(Document images with accompanying source code)
· · · · ·

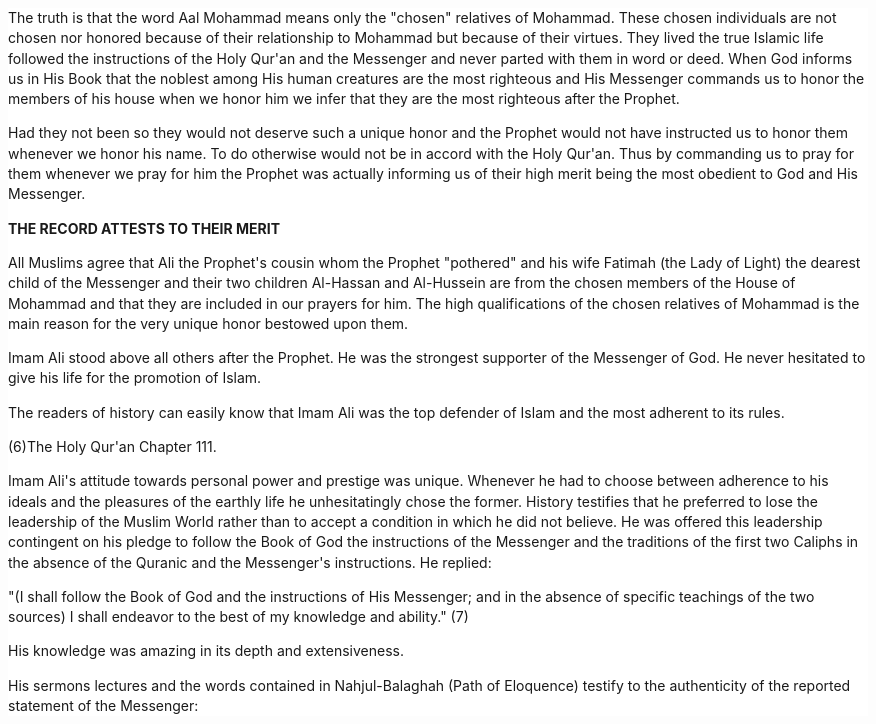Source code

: The truth is that the word Aal Mohammad means only the "chosen"
relatives of Mohammad. These chosen individuals are not chosen nor
honored because of their relationship to Mohammad but because of their
virtues. They lived the true Islamic life followed the instructions of
the Holy Qur'an and the Messenger and never parted with them in word or
deed. When God informs us in His Book that the noblest among His human
creatures are the most righteous and His Messenger commands us to honor
the members of his house when we honor him we infer that they are the
most righteous after the Prophet.

Had they not been so they would not deserve such a unique honor and the
Prophet would not have instructed us to honor them whenever we honor his
name. To do otherwise would not be in accord with the Holy Qur'an. Thus
by commanding us to pray for them whenever we pray for him the Prophet
was actually informing us of their high merit being the most obedient to
God and His Messenger.

**THE RECORD ATTESTS TO THEIR MERIT**

All Muslims agree that Ali the Prophet's cousin whom the Prophet
"pothered" and his wife Fatimah (the Lady of Light) the dearest child of
the Messenger and their two children Al-Hassan and Al-Hussein are from
the chosen members of the House of Mohammad and that they are included
in our prayers for him. The high qualifications of the chosen relatives
of Mohammad is the main reason for the very unique honor bestowed upon
them.

Imam Ali stood above all others after the Prophet. He was the strongest
supporter of the Messenger of God. He never hesitated to give his life
for the promotion of Islam.

The readers of history can easily know that Imam Ali was the top
defender of Islam and the most adherent to its rules.

(6)The Holy Qur'an Chapter 111.

Imam Ali's attitude towards personal power and prestige was unique.
Whenever he had to choose between adherence to his ideals and the
pleasures of the earthly life he unhesitatingly chose the former.
History testifies that he preferred to lose the leadership of the Muslim
World rather than to accept a condition in which he did not believe. He
was offered this leadership contingent on his pledge to follow the Book
of God the instructions of the Messenger and the traditions of the first
two Caliphs in the absence of the Quranic and the Messenger's
instructions. He replied:

"(I shall follow the Book of God and the instructions of His Messenger;
and in the absence of specific teachings of the two sources) I shall
endeavor to the best of my knowledge and ability." (7)

His knowledge was amazing in its depth and extensiveness.

His sermons lectures and the words contained in Nahjul-Balaghah (Path
of Eloquence) testify to the authenticity of the reported statement of
the Messenger:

· · · · ·

▶ What you should do: Transcribe the source text of all the material above line for line, omitting the pictures from your answer.

▶ Expected answer:
Source code

: The truth is that the word Aal Mohammad means only the "chosen"
relatives of Mohammad. These chosen individuals are not chosen nor
honored because of their relationship to Mohammad but because of their
virtues. They lived the true Islamic life followed the instructions of
the Holy Qur'an and the Messenger and never parted with them in word or
deed. When God informs us in His Book that the noblest among His human
creatures are the most righteous and His Messenger commands us to honor
the members of his house when we honor him we infer that they are the
most righteous after the Prophet.

Had they not been so they would not deserve such a unique honor and the
Prophet would not have instructed us to honor them whenever we honor his
name. To do otherwise would not be in accord with the Holy Qur'an. Thus
by commanding us to pray for them whenever we pray for him the Prophet
was actually informing us of their high merit being the most obedient to
God and His Messenger.

**THE RECORD ATTESTS TO THEIR MERIT**

All Muslims agree that Ali the Prophet's cousin whom the Prophet
"pothered" and his wife Fatimah (the Lady of Light) the dearest child of
the Messenger and their two children Al-Hassan and Al-Hussein are from
the chosen members of the House of Mohammad and that they are included
in our prayers for him. The high qualifications of the chosen relatives
of Mohammad is the main reason for the very unique honor bestowed upon
them.

Imam Ali stood above all others after the Prophet. He was the strongest
supporter of the Messenger of God. He never hesitated to give his life
for the promotion of Islam.

The readers of history can easily know that Imam Ali was the top
defender of Islam and the most adherent to its rules.

(6)The Holy Qur'an Chapter 111.

Imam Ali's attitude towards personal power and prestige was unique.
Whenever he had to choose between adherence to his ideals and the
pleasures of the earthly life he unhesitatingly chose the former.
History testifies that he preferred to lose the leadership of the Muslim
World rather than to accept a condition in which he did not believe. He
was offered this leadership contingent on his pledge to follow the Book
of God the instructions of the Messenger and the traditions of the first
two Caliphs in the absence of the Quranic and the Messenger's
instructions. He replied:

"(I shall follow the Book of God and the instructions of His Messenger;
and in the absence of specific teachings of the two sources) I shall
endeavor to the best of my knowledge and ability." (7)

His knowledge was amazing in its depth and extensiveness.

His sermons lectures and the words contained in Nahjul-Balaghah (Path
of Eloquence) testify to the authenticity of the reported statement of
the Messenger:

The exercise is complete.